Real life can be so much more thrilling than fiction, so it’s no wonder that some of our favourite Hollywood blockbusters are basd on real life, awe-inspiring (sometimes unbelievable) events. When everyday folk become the subject matter of heroic tales, our interest becomes piqued, and we can’t help but relate to their larger than life stories. Here are our pick of movies so incredible that you couldn’t make them up.
The Big Short
Based on the real life adventures of former banker Michael Lewis, the Big Short achieved the impossible, making a film about the subprime mortgage crisis that triggered the financial crash of 2007 as gripping as a James Bond movie
The Sound of Music
The seven Von Trapp children, their father and their singing nanny Maria escaping from Nazi-run Austria over the Alps to neutral Switzerland plays like the stuff of fairy tales. But the tale is actually based on the true memoirs of Maria. The family did indeed flee Austria for safety across the border, although rather more ordinarily on a train rather than disappearing one-by-one singing Edelweiss during a talent show.
Argo
With a plot so elaborate it could only be real, Ben Affleck’s directing debut was based on former CIA agent Tony Mendez’s experience as a spy.
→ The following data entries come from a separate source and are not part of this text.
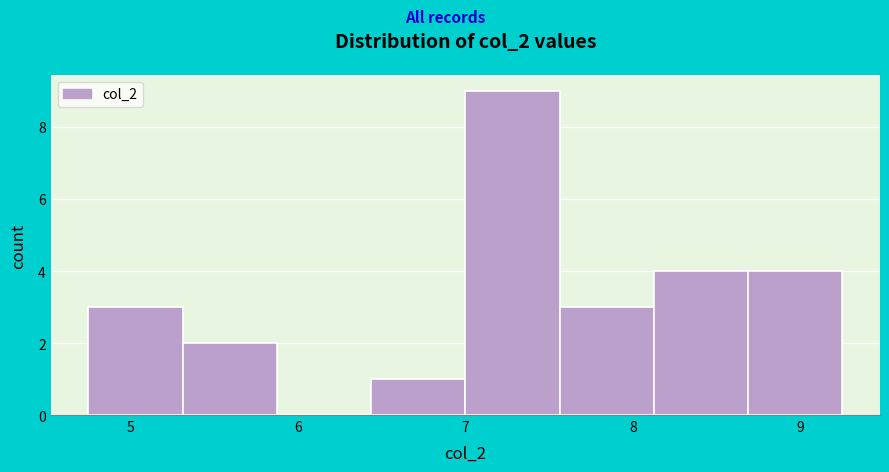

Reading left to right, transcribe this chart: for each bar, give the range it covers on the x-axis and its height. Neither the bar edges nor the heights are printed on the chart, so give them approximately, as read against the axes.

4.8 to 5.3: 3
5.3 to 5.9: 2
5.9 to 6.4: 0
6.4 to 7.0: 1
7.0 to 7.6: 9
7.6 to 8.1: 3
8.1 to 8.7: 4
8.7 to 9.3: 4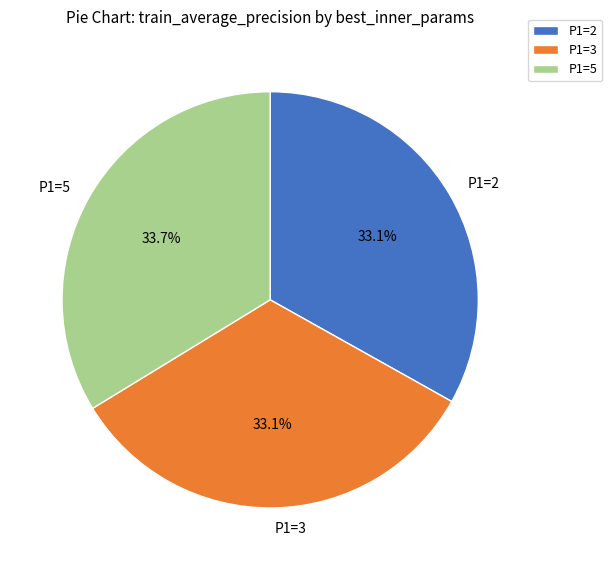

Does any single category account for the majority?

No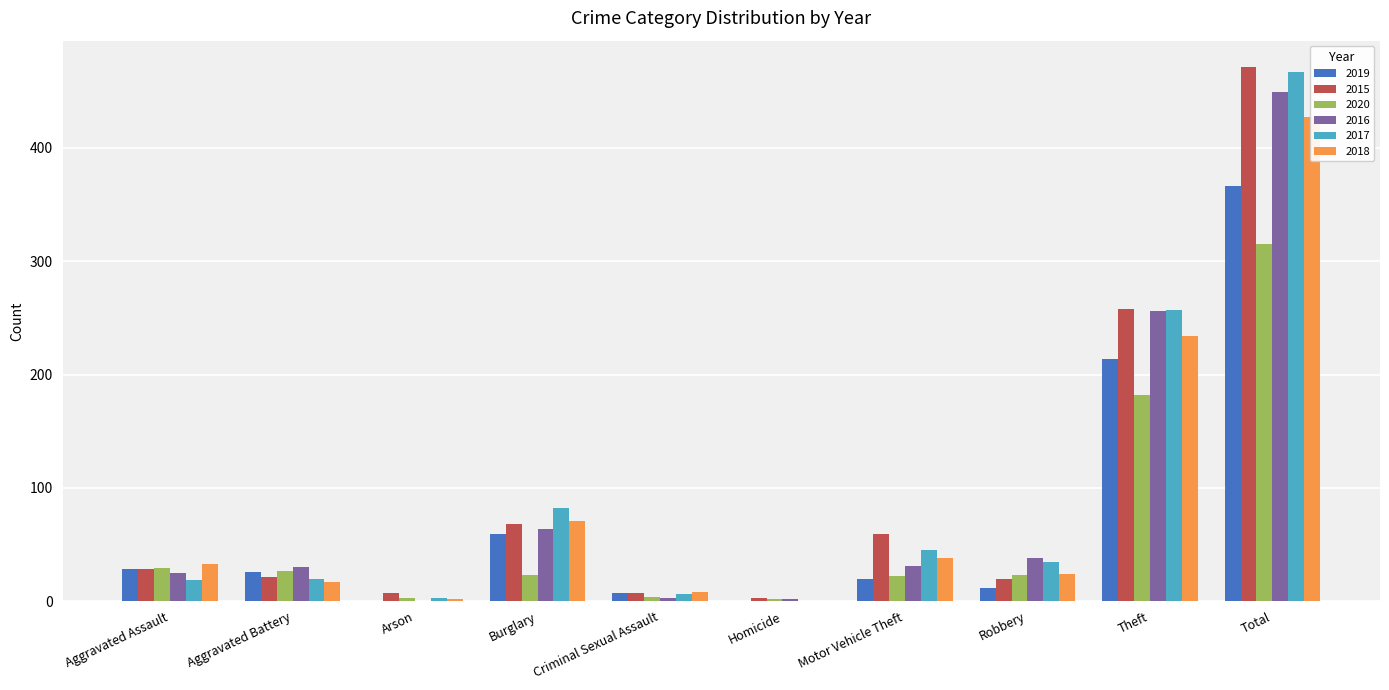

Which series has the largest total across all categories?

2015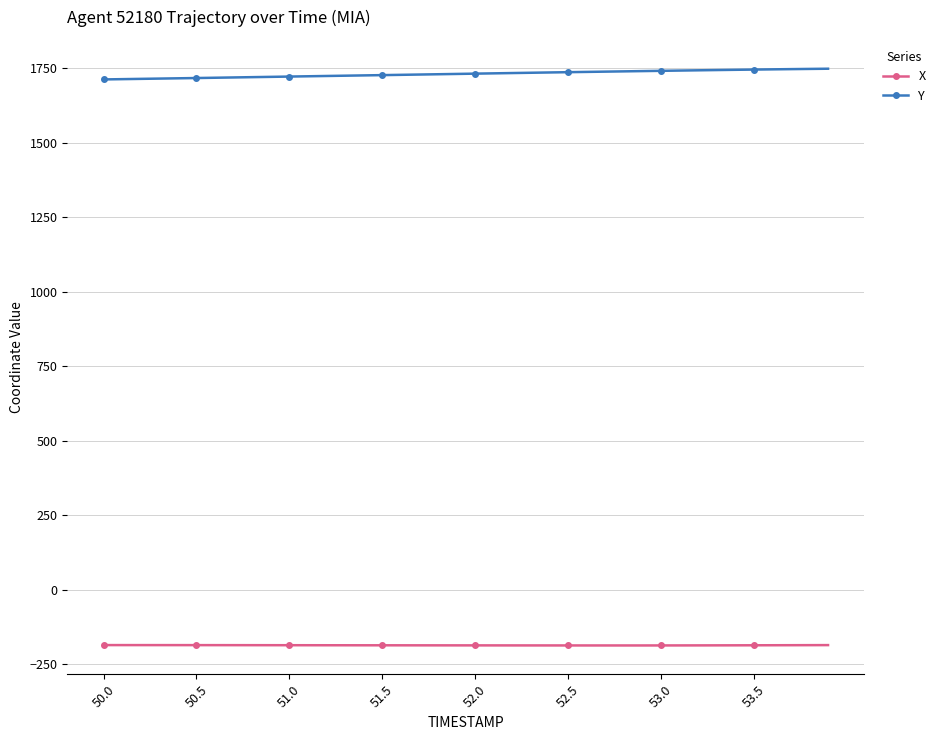

How many lines are shown in the chart?

2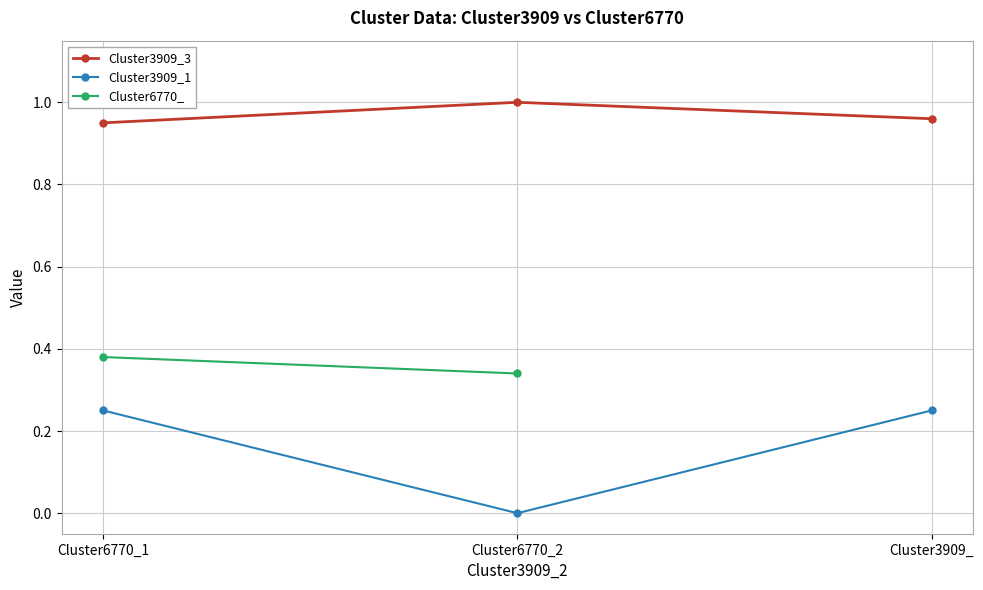

The value of Cluster6770_ at Cluster6770_1 is 0.6. True or false?

False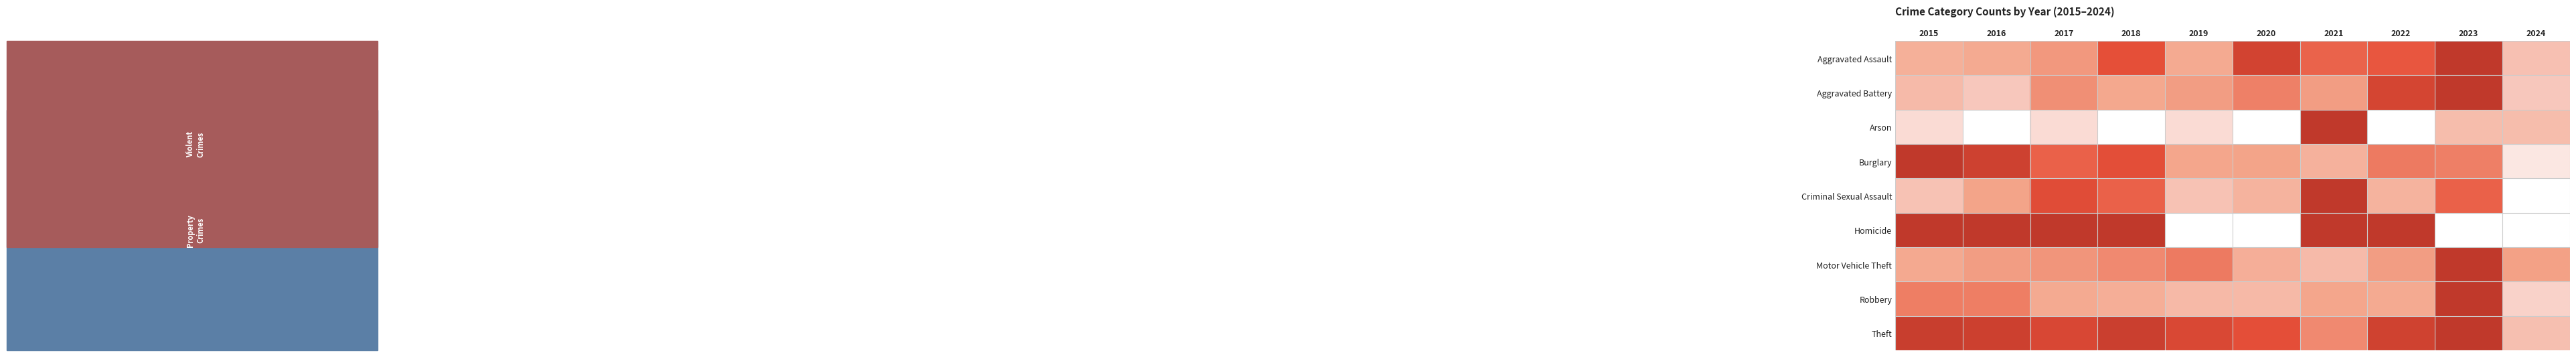

Rank the series at 2020 from highest to lowest value.

Aggravated Assault, Theft, Aggravated Battery, Burglary, Motor Vehicle Theft, Criminal Sexual Assault, Robbery, Arson, Homicide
Mendez was sent to rescue a group of Americans who were trapped in Iran during a hostage crisis in 1979 disguised as a Hollywood producer in the country to scout locations for a sci-fi film.
The Revenant
Leonardo DiCaprio finally won an Oscar for his role as Hugh Glass, a real life frontier who trail blazed his way across newly discovered America, in this tale of heroics, bear attacks and retribution in the Wild West.
Hotel Rwanda (2004)
Rwanda’s Civil War in 1994 tore a country, neighbours, friends and family apart as tensions between the Hutu and Tutsi people spilled over into unspeakable violence. Don Cheadle played hotel boss Paul Rusesabagina who sheltered over one thousand refugees at the Hôtel des Mille Collines, until he successfully negotiated their way to safety.
Catch Me If You Can
Leonardo DiCaprio (who sure loves a real life hero role) played Frank Abagnale, a con man who managed to swindle millions of dollars by posing as a pilot, a doctor and a parish prosecutor - all before his 19th birthday.
Dallas Buyers Club
Ron Woodroof (Matthew McConaughey) who was diagnosed with HIV in the mid-1980s, a time when the disease was poorly understood and researched. In a bid to treat his condition, Woodroff smuggles in life-saving drugs from Mexico that are not yet approved for use in the States that he distributed to other people with AIDS. His scheme not only made him money, but also helped him become a better person.
Raging Bull
Robert De Niro stars as the Italian American boxer Jake LaMott in Martin Scorsese’s classic that charts LaMott rise to his peak in the early 1940s before his out-of-the ring rages and jealousy led to his downfall.
Changeling
Angelina Jolie plays a grieving mother who is ‘reunited’ with her missing son - although he isn’t him, and she is forced to fight the disbelief and hostility of police and city authorities to prove she’s right. The story was partly based on Christine Collins who was committed to a psychiatric ward after denying a young boy given to her was her missing boy.
Empire of the Sun
Based on author JG Ballard’s experience in wartime Shanghai, Empire of the Sun sees 12-year-old Christian Bale as Jamie “Jim” Graham negotiating his way back through Japan-occupied China to his parents after he becomes separated from them during an evacuation of their quarters.